In filing the lawsuit, Highmark is circumventing the very dispute resolution process it agreed to less than three months ago, said UPMC spokesman Paul Wood.
“Highmark’s latest lawsuit is not only a meritless attack on a reimbursement system Highmark itself designed and endorsed, but also a blatant violation of the consent decree,” he said. “Highmark is clearly attempting to forestall a negative decision in that arbitration. … It should be noted that Highmark’s own Allegheny Health Network has long engaged in these same billing practices, making this lawsuit another in the long line of duplicitous acts and bad behavior by Highmark.”
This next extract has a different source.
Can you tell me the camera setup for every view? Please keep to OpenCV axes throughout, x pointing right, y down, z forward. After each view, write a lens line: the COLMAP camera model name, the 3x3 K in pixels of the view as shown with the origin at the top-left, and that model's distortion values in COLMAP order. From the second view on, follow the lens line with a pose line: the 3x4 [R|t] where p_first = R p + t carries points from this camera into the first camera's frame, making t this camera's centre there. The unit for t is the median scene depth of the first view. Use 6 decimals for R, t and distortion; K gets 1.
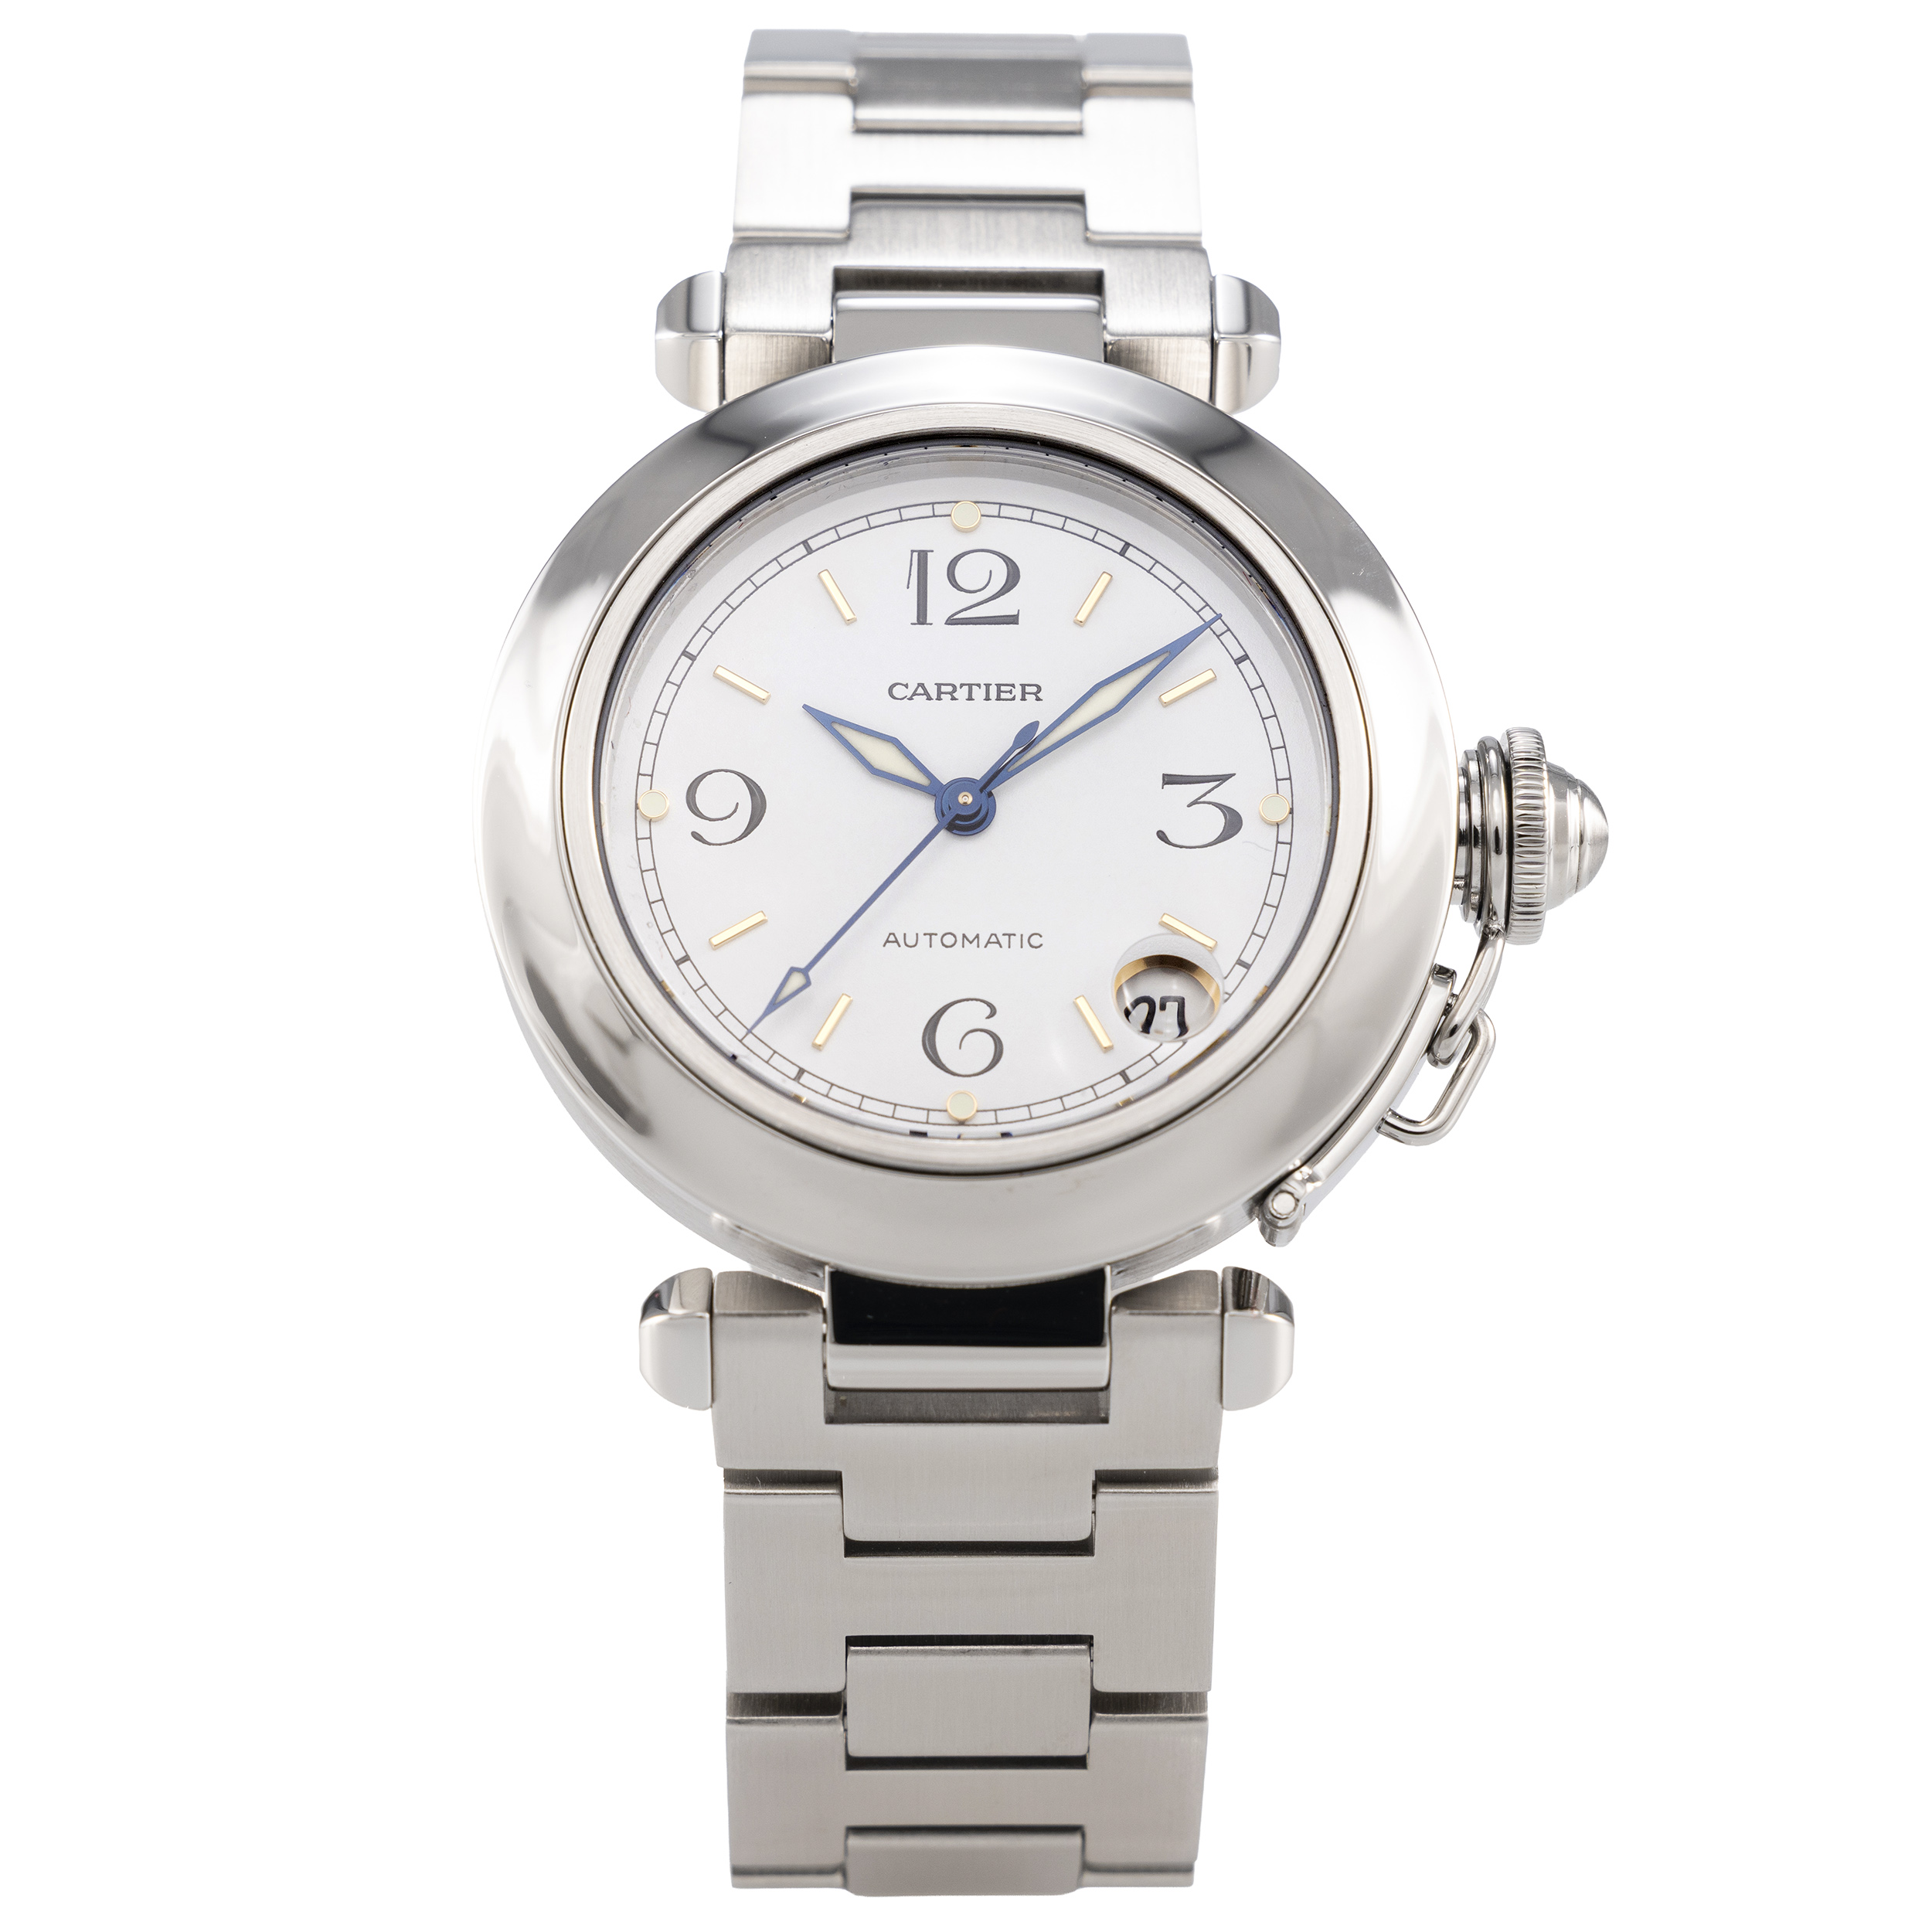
lens RADIAL K [[5314.9, 0, 965.8], [0, 5314.9, 963.1], [0, 0, 1]] dist [0.216726, 0.000000]
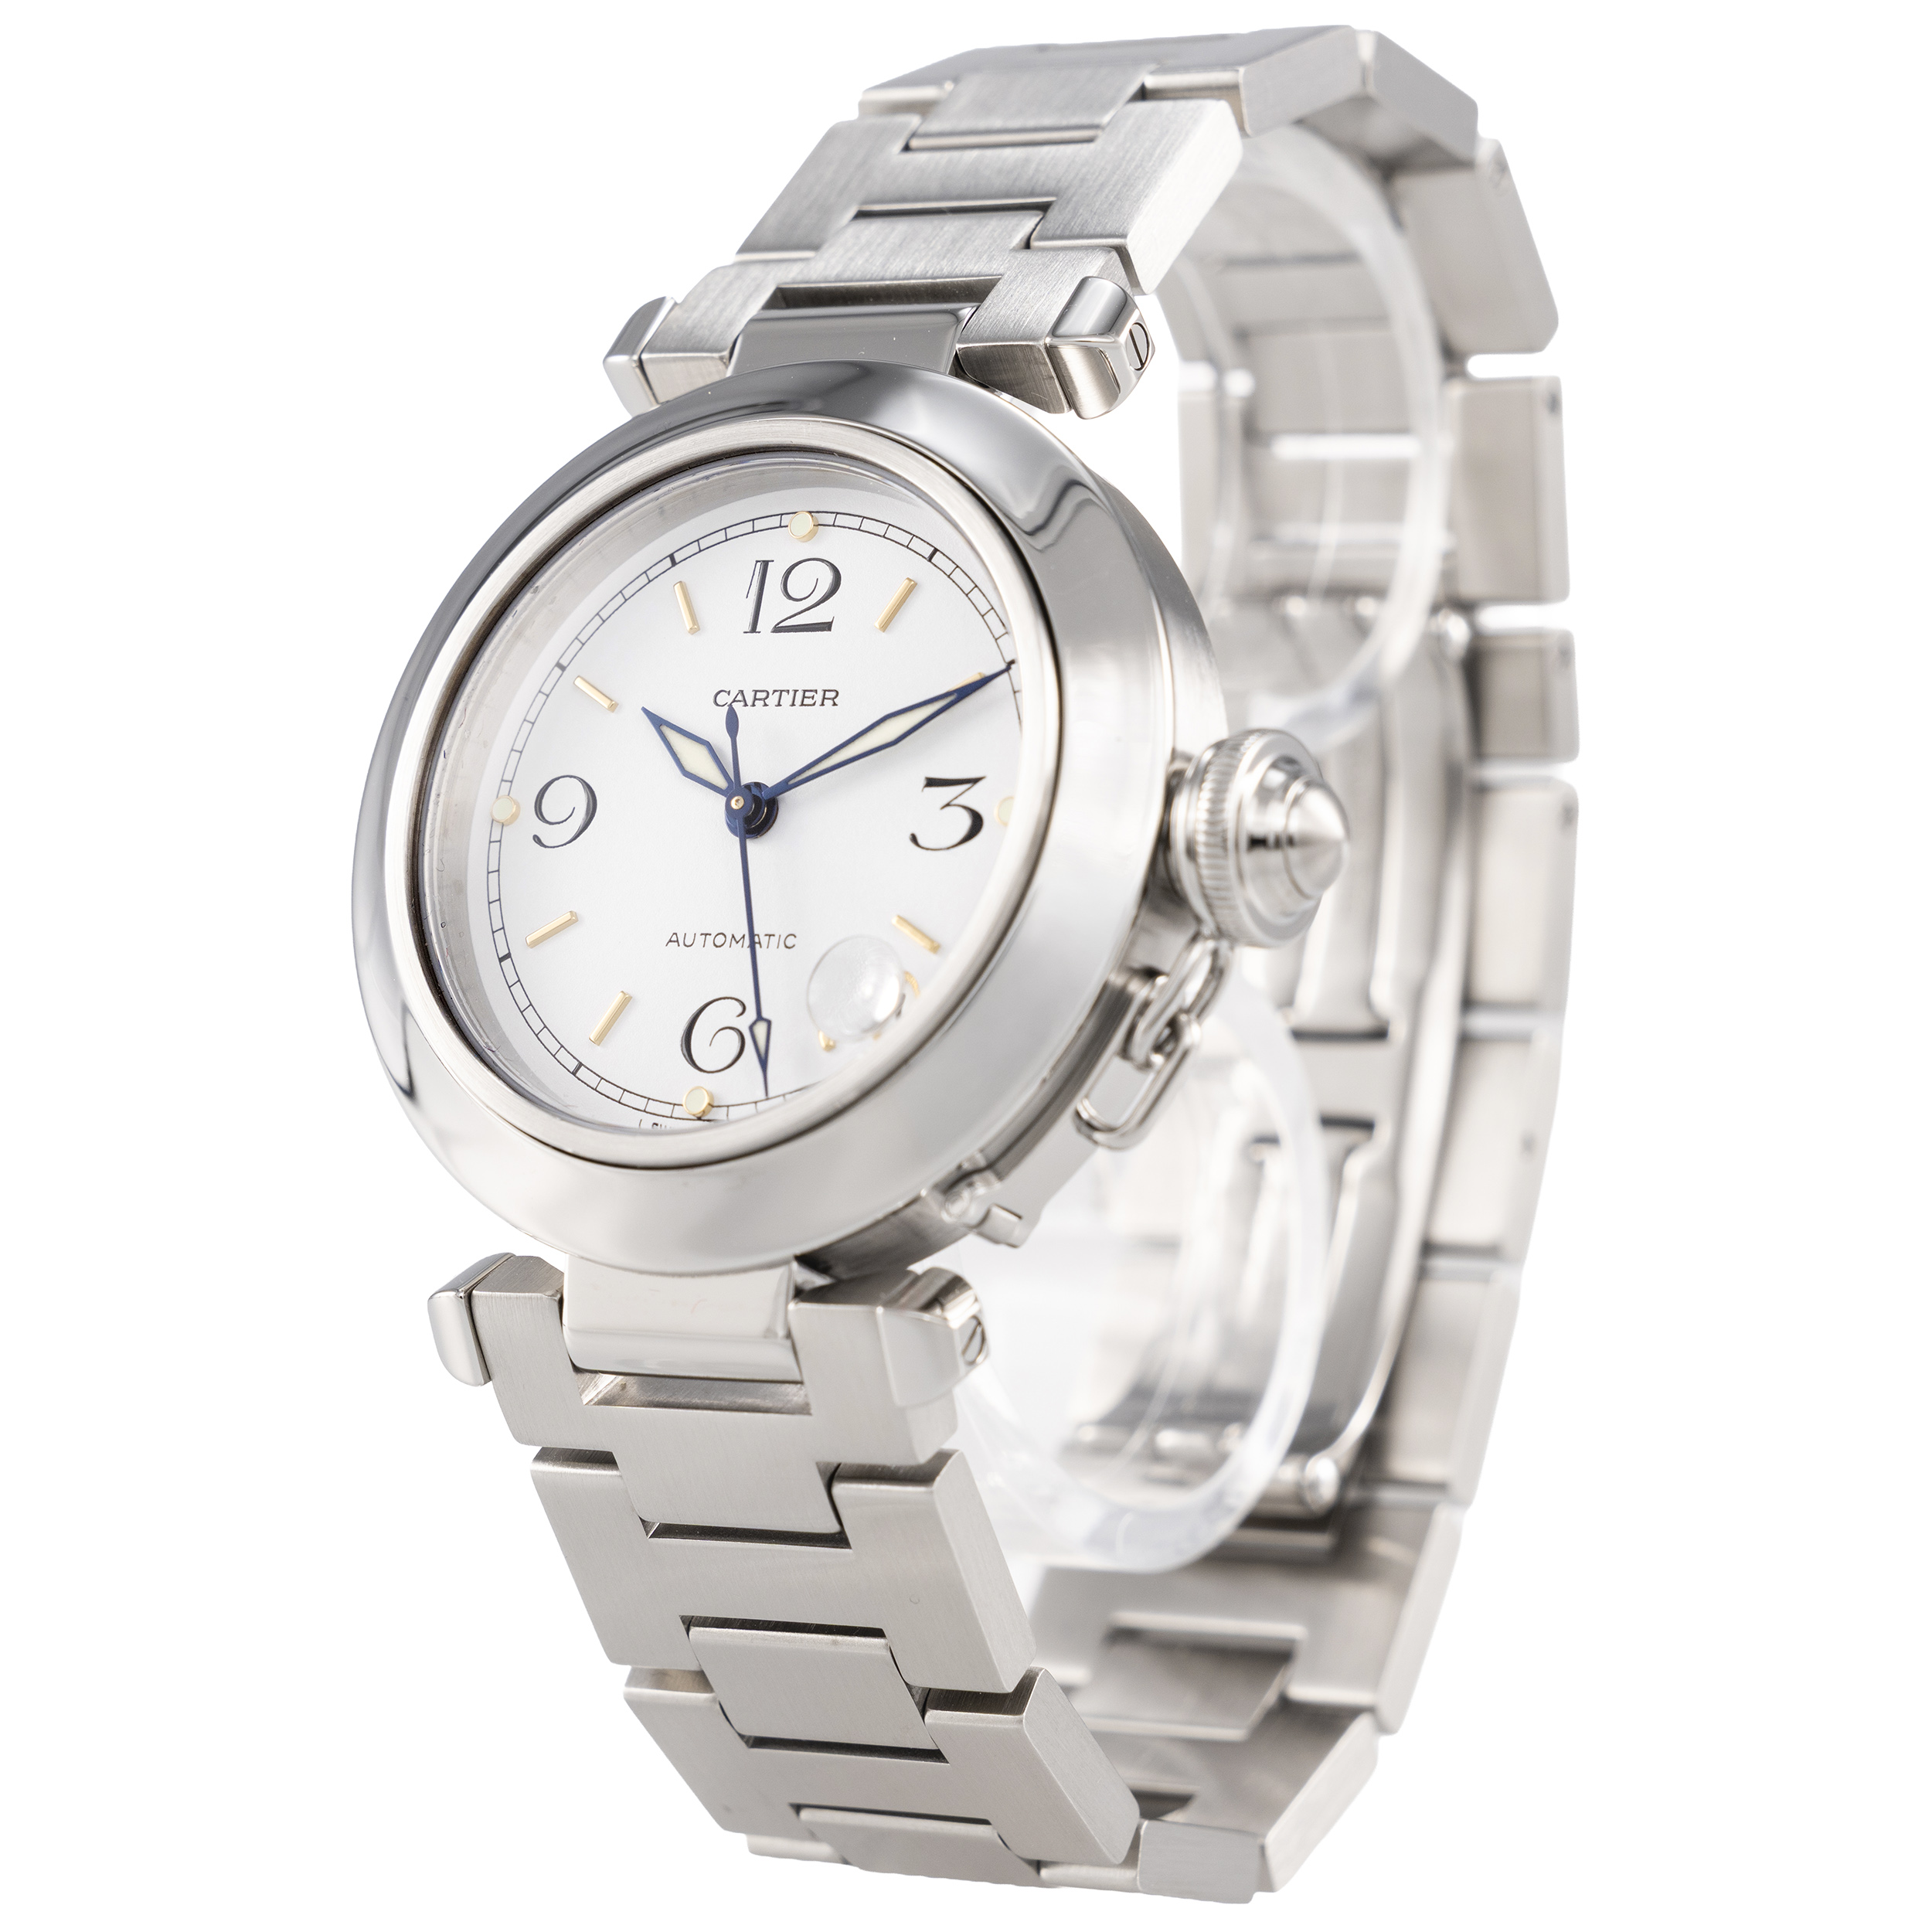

While the lawsuit is looking to recover past payments, the billing price remains important going forward because, as per that June consent decree, even after the Jan. 1 divorce between the two health care companies, Highmark customers are still allowed to use UPMC cancer facilities, including Hillman, under some circumstances:
“Highmark subscribers may access, as if in-network, UPMC services, providers, facilities and physicians involved in the treatment of cancer, if a patient’s treating physician determines that a patient who is diagnosed with cancer should be treated by a UPMC oncologist and the patient agrees to be so treated,” the agreement says.